*Supplied data*.
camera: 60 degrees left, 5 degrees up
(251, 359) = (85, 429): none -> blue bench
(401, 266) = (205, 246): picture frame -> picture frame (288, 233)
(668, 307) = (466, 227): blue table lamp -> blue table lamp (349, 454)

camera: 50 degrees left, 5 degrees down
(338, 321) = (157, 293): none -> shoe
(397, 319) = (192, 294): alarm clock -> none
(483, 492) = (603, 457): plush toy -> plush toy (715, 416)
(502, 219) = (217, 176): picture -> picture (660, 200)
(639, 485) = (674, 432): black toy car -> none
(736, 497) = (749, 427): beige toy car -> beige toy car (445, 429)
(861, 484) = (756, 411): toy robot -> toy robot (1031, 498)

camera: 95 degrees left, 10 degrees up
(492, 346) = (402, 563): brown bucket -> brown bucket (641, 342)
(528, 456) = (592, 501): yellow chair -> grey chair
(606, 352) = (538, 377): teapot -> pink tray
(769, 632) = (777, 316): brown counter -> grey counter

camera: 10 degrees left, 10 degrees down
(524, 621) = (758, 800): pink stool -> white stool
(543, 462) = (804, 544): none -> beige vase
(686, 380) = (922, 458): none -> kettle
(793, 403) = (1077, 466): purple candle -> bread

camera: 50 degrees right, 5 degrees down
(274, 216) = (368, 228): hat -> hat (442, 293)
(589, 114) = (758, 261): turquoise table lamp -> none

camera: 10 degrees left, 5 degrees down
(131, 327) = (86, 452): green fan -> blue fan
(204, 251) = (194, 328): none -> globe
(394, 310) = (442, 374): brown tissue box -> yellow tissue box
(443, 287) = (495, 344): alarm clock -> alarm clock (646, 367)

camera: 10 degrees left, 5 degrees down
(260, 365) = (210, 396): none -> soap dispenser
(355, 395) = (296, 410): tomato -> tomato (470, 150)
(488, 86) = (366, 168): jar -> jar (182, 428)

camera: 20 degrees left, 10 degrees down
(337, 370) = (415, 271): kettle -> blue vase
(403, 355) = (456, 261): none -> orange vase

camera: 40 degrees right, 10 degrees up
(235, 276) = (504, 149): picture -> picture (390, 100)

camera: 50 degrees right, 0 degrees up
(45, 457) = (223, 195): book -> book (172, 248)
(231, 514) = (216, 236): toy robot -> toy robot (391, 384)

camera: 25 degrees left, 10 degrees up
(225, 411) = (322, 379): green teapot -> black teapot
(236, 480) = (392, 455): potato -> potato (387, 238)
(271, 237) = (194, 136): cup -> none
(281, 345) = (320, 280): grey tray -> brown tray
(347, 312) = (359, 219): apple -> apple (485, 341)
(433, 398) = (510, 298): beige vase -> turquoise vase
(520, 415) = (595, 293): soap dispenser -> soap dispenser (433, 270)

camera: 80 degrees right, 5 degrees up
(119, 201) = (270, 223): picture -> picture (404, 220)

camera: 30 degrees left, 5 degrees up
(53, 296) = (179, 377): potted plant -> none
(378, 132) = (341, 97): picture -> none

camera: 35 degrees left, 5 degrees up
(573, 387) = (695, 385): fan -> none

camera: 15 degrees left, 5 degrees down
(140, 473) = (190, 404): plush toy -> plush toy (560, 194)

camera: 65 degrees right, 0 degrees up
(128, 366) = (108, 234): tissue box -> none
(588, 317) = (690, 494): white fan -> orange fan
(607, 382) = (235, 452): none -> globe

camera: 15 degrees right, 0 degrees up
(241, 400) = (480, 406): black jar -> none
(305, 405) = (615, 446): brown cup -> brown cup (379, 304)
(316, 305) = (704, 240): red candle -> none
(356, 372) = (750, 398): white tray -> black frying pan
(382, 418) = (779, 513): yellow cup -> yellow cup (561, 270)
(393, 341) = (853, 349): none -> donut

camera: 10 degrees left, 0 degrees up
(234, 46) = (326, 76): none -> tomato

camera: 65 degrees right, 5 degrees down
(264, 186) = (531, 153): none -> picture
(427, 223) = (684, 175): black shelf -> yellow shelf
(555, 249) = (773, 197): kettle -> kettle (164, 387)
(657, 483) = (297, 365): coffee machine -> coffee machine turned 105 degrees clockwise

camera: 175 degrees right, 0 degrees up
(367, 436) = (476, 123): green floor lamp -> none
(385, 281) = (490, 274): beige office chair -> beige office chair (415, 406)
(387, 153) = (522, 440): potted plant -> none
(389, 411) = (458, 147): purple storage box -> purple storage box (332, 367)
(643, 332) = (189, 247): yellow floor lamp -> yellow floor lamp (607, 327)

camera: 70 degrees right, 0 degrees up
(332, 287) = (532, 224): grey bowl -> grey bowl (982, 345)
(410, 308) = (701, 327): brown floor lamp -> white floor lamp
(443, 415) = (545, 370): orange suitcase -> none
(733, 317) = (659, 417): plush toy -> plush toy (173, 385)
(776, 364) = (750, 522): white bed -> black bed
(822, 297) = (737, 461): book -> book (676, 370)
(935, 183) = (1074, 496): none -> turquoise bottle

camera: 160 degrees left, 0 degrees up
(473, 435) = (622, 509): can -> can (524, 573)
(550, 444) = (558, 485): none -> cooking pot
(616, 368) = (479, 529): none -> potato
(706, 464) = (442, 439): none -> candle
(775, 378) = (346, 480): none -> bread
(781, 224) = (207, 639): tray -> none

*What you should do*. Give the entries again in full, with nothing changed.

*Solution for this task*.
camera: 60 degrees left, 5 degrees up
(251, 359) = (85, 429): none -> blue bench
(401, 266) = (205, 246): picture frame -> picture frame (288, 233)
(668, 307) = (466, 227): blue table lamp -> blue table lamp (349, 454)

camera: 50 degrees left, 5 degrees down
(338, 321) = (157, 293): none -> shoe
(397, 319) = (192, 294): alarm clock -> none
(483, 492) = (603, 457): plush toy -> plush toy (715, 416)
(502, 219) = (217, 176): picture -> picture (660, 200)
(639, 485) = (674, 432): black toy car -> none
(736, 497) = (749, 427): beige toy car -> beige toy car (445, 429)
(861, 484) = (756, 411): toy robot -> toy robot (1031, 498)

camera: 95 degrees left, 10 degrees up
(492, 346) = (402, 563): brown bucket -> brown bucket (641, 342)
(528, 456) = (592, 501): yellow chair -> grey chair
(606, 352) = (538, 377): teapot -> pink tray
(769, 632) = (777, 316): brown counter -> grey counter

camera: 10 degrees left, 10 degrees down
(524, 621) = (758, 800): pink stool -> white stool
(543, 462) = (804, 544): none -> beige vase
(686, 380) = (922, 458): none -> kettle
(793, 403) = (1077, 466): purple candle -> bread

camera: 50 degrees right, 5 degrees down
(274, 216) = (368, 228): hat -> hat (442, 293)
(589, 114) = (758, 261): turquoise table lamp -> none

camera: 10 degrees left, 5 degrees down
(131, 327) = (86, 452): green fan -> blue fan
(204, 251) = (194, 328): none -> globe
(394, 310) = (442, 374): brown tissue box -> yellow tissue box
(443, 287) = (495, 344): alarm clock -> alarm clock (646, 367)

camera: 10 degrees left, 5 degrees down
(260, 365) = (210, 396): none -> soap dispenser
(355, 395) = (296, 410): tomato -> tomato (470, 150)
(488, 86) = (366, 168): jar -> jar (182, 428)

camera: 20 degrees left, 10 degrees down
(337, 370) = (415, 271): kettle -> blue vase
(403, 355) = (456, 261): none -> orange vase

camera: 40 degrees right, 10 degrees up
(235, 276) = (504, 149): picture -> picture (390, 100)

camera: 50 degrees right, 0 degrees up
(45, 457) = (223, 195): book -> book (172, 248)
(231, 514) = (216, 236): toy robot -> toy robot (391, 384)

camera: 25 degrees left, 10 degrees up
(225, 411) = (322, 379): green teapot -> black teapot
(236, 480) = (392, 455): potato -> potato (387, 238)
(271, 237) = (194, 136): cup -> none
(281, 345) = (320, 280): grey tray -> brown tray
(347, 312) = (359, 219): apple -> apple (485, 341)
(433, 398) = (510, 298): beige vase -> turquoise vase
(520, 415) = (595, 293): soap dispenser -> soap dispenser (433, 270)

camera: 80 degrees right, 5 degrees up
(119, 201) = (270, 223): picture -> picture (404, 220)

camera: 30 degrees left, 5 degrees up
(53, 296) = (179, 377): potted plant -> none
(378, 132) = (341, 97): picture -> none

camera: 35 degrees left, 5 degrees up
(573, 387) = (695, 385): fan -> none

camera: 15 degrees left, 5 degrees down
(140, 473) = (190, 404): plush toy -> plush toy (560, 194)

camera: 65 degrees right, 0 degrees up
(128, 366) = (108, 234): tissue box -> none
(588, 317) = (690, 494): white fan -> orange fan
(607, 382) = (235, 452): none -> globe

camera: 15 degrees right, 0 degrees up
(241, 400) = (480, 406): black jar -> none
(305, 405) = (615, 446): brown cup -> brown cup (379, 304)
(316, 305) = (704, 240): red candle -> none
(356, 372) = (750, 398): white tray -> black frying pan
(382, 418) = (779, 513): yellow cup -> yellow cup (561, 270)
(393, 341) = (853, 349): none -> donut

camera: 10 degrees left, 0 degrees up
(234, 46) = (326, 76): none -> tomato

camera: 65 degrees right, 5 degrees down
(264, 186) = (531, 153): none -> picture
(427, 223) = (684, 175): black shelf -> yellow shelf
(555, 249) = (773, 197): kettle -> kettle (164, 387)
(657, 483) = (297, 365): coffee machine -> coffee machine turned 105 degrees clockwise

camera: 175 degrees right, 0 degrees up
(367, 436) = (476, 123): green floor lamp -> none
(385, 281) = (490, 274): beige office chair -> beige office chair (415, 406)
(387, 153) = (522, 440): potted plant -> none
(389, 411) = (458, 147): purple storage box -> purple storage box (332, 367)
(643, 332) = (189, 247): yellow floor lamp -> yellow floor lamp (607, 327)

camera: 70 degrees right, 0 degrees up
(332, 287) = (532, 224): grey bowl -> grey bowl (982, 345)
(410, 308) = (701, 327): brown floor lamp -> white floor lamp
(443, 415) = (545, 370): orange suitcase -> none
(733, 317) = (659, 417): plush toy -> plush toy (173, 385)
(776, 364) = (750, 522): white bed -> black bed
(822, 297) = (737, 461): book -> book (676, 370)
(935, 183) = (1074, 496): none -> turquoise bottle

camera: 160 degrees left, 0 degrees up
(473, 435) = (622, 509): can -> can (524, 573)
(550, 444) = (558, 485): none -> cooking pot
(616, 368) = (479, 529): none -> potato
(706, 464) = (442, 439): none -> candle
(775, 378) = (346, 480): none -> bread
(781, 224) = (207, 639): tray -> none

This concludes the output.